Дина порывисто чмокнула маму в щеку.
— Я так рада, что Виолетта тебя пригласила. Я еще погуляю.
Она проводила маму взглядом и направилась в глубь сада. Коби лежал на лужайке под ивой, надвинув шляпу на глаза. Дина не стала его беспокоить. Иногда ему хотелось побыть в одиночестве… как ей сейчас.
Девушка уселась на траву и огляделась по сторонам. Как и Коби она задумалась о жизни. В своих чувствах Дина не сомневалась: она любила мужа, несмотря на все его недостатки, и любила страстно.
Но любит ли он ее? Трудный вопрос.
Возможно, он просто ее пожалел… а жалость часто путают с любовью. Но Дина хотела от него не жалости, а чувства, равного по силе ее любви. Наверное, терпение поможет ей завоевать любовь Коби.
«Терпение, — сказала она себе. — Всю свою жизнь я училась быть терпеливой, так что мне это будет нетрудно».
На краю грядки с чабрецом росла одинокая ромашка. Дина вспомнила о своих парижских размышлениях. В предместье Сен-Жермен ромашки не росли. Но в Мурингсе, где она страдала и где встретила мужчину, которого полюбила до боли, нашлась ромашка… всего одна.
Последняя ромашка.
Может, это знак свыше?
Дина сорвала цветок и, оглянувшись на лежащего на солнце Коби, принялась обрывать лепестки.
Каждый лепесток она на мгновение сжимала в ладони, шепча:
— Любит, не любит…
Этот ритуал продолжался до тех пор, пока Дина не оборвала последний лепесток с радостным возгласом:
— Любит!
Да, да, конечно любит.
Губы девушки шевелились в беззвучной благодарственной молитве, в то время как последний лепесток медленно опускался на землю, и снова взмыл вверх, подхваченный легким ветром.
Коби шевельнулся, выходя из транса.

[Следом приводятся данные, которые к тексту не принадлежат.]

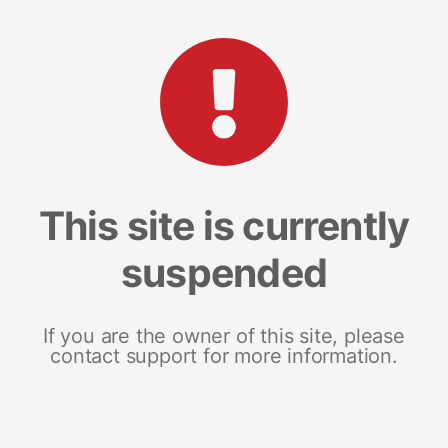
This site is currently
suspended
If you are the owner of this site, please
contact support for more information.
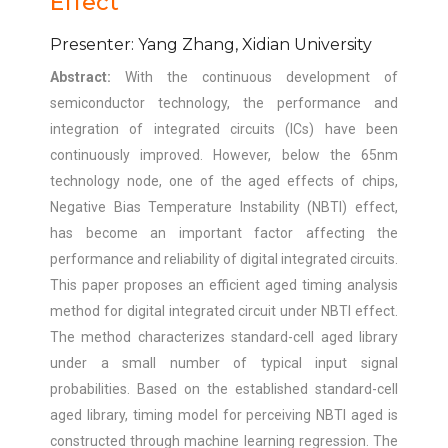
Effect
Presenter: Yang Zhang, Xidian University
Abstract:
With the continuous development of
semiconductor technology, the performance and
integration of integrated circuits (ICs) have been
continuously improved. However, below the 65nm
technology node, one of the aged effects of chips,
Negative Bias Temperature Instability (NBTI) effect,
has become an important factor affecting the
performance and reliability of digital integrated circuits.
This paper proposes an efficient aged timing analysis
method for digital integrated circuit under NBTI effect.
The method characterizes standard-cell aged library
under a small number of typical input signal
probabilities. Based on the established standard-cell
aged library, timing model for perceiving NBTI aged is
constructed through machine learning regression. The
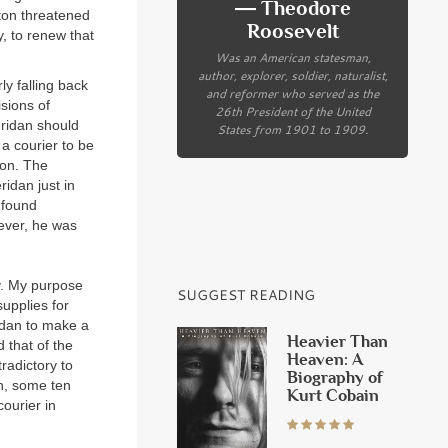
― Theodore
ton threatened
Roosevelt
y, to renew that
Was an American statesman,
author, explorer, soldier, naturalist,
y falling back
and reformer who served as the
isions of
26th President of the United
eridan should
States from 1901 to 1909.
 a courier to be
ion. The
idan just in
 found
wever, he was
y. My purpose
SUGGEST READING
supplies for
idan to make a
Heavier Than
 that of the
Heaven: A
radictory to
Biography of
wn, some ten
Kurt Cobain
ourier in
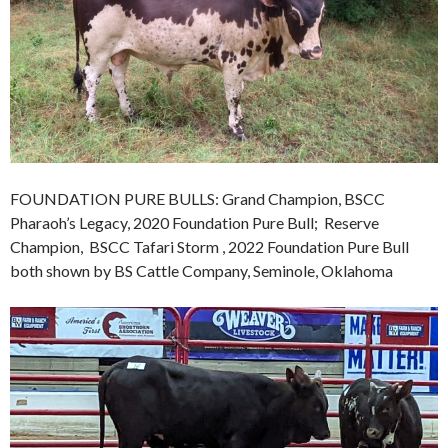
FOUNDATION PURE BULLS: Grand Champion, BSCC
Pharaoh’s Legacy, 2020 Foundation Pure Bull; Reserve
Champion, BSCC Tafari Storm , 2022 Foundation Pure Bull
both shown by BS Cattle Company, Seminole, Oklahoma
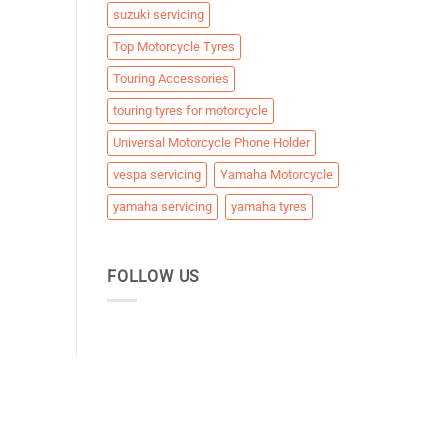
suzuki servicing
Top Motorcycle Tyres
Touring Accessories
touring tyres for motorcycle
Universal Motorcycle Phone Holder
vespa servicing
Yamaha Motorcycle
yamaha servicing
yamaha tyres
FOLLOW US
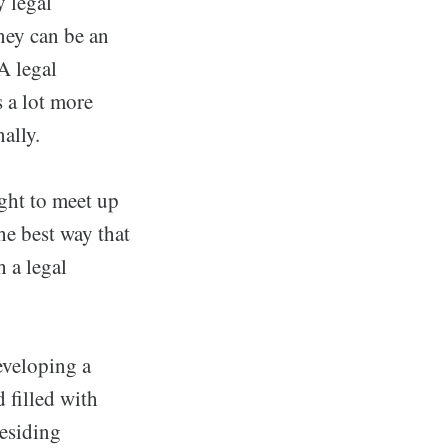
y legal
rney can be an
 A legal
s a lot more
ally.
ght to meet up
he best way that
h a legal
eveloping a
 filled with
residing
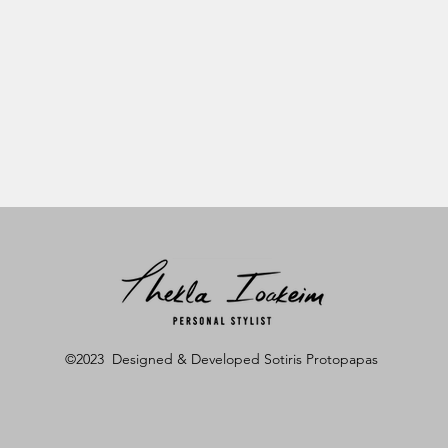
©2023 Designed & Developed Sotiris Protopapas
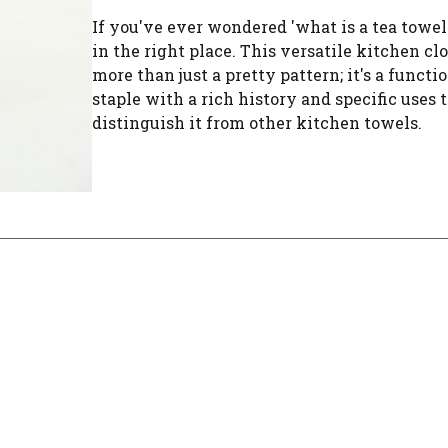
If you've ever wondered 'what is a tea towel?
in the right place. This versatile kitchen clo
more than just a pretty pattern; it's a functi
staple with a rich history and specific uses 
distinguish it from other kitchen towels.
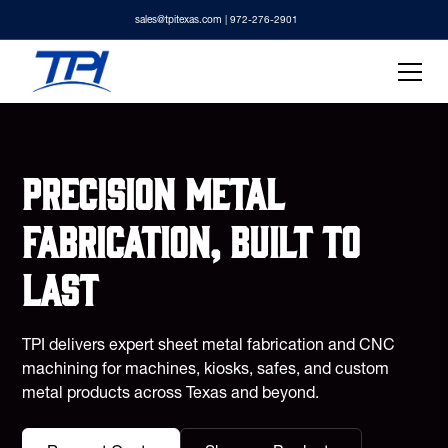
sales@tpitexas.com
| 972-276-2901
Precision metal
fabrication, built to
last
TPI delivers expert sheet metal fabrication and CNC
machining for machines, kiosks, safes, and custom
metal products across Texas and beyond.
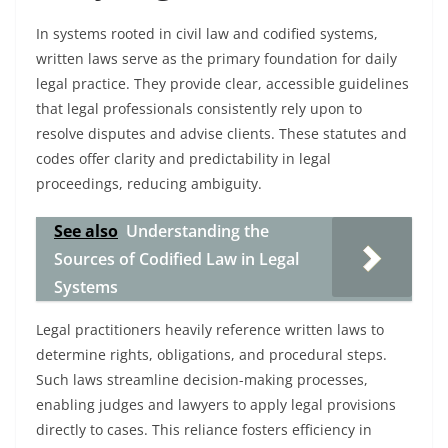
In systems rooted in civil law and codified systems,
written laws serve as the primary foundation for daily
legal practice. They provide clear, accessible guidelines
that legal professionals consistently rely upon to
resolve disputes and advise clients. These statutes and
codes offer clarity and predictability in legal
proceedings, reducing ambiguity.
See also
Understanding the
Sources of Codified Law in Legal
Systems
Legal practitioners heavily reference written laws to
determine rights, obligations, and procedural steps.
Such laws streamline decision-making processes,
enabling judges and lawyers to apply legal provisions
directly to cases. This reliance fosters efficiency in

Он медленно возвращался к жизни, думая… о чем же он думал? Нет, он почувствовал… что?
Коби смахнул со щеки лепесток ромашки. Подарок ветра, гуляющего по саду. Перед тем, как погрузиться в сон, обычно следующий за трансом, Коби успел подумать:
Смогу ли я снова научиться любить?
Смогу ли я полюбить Дину… такую прекрасную?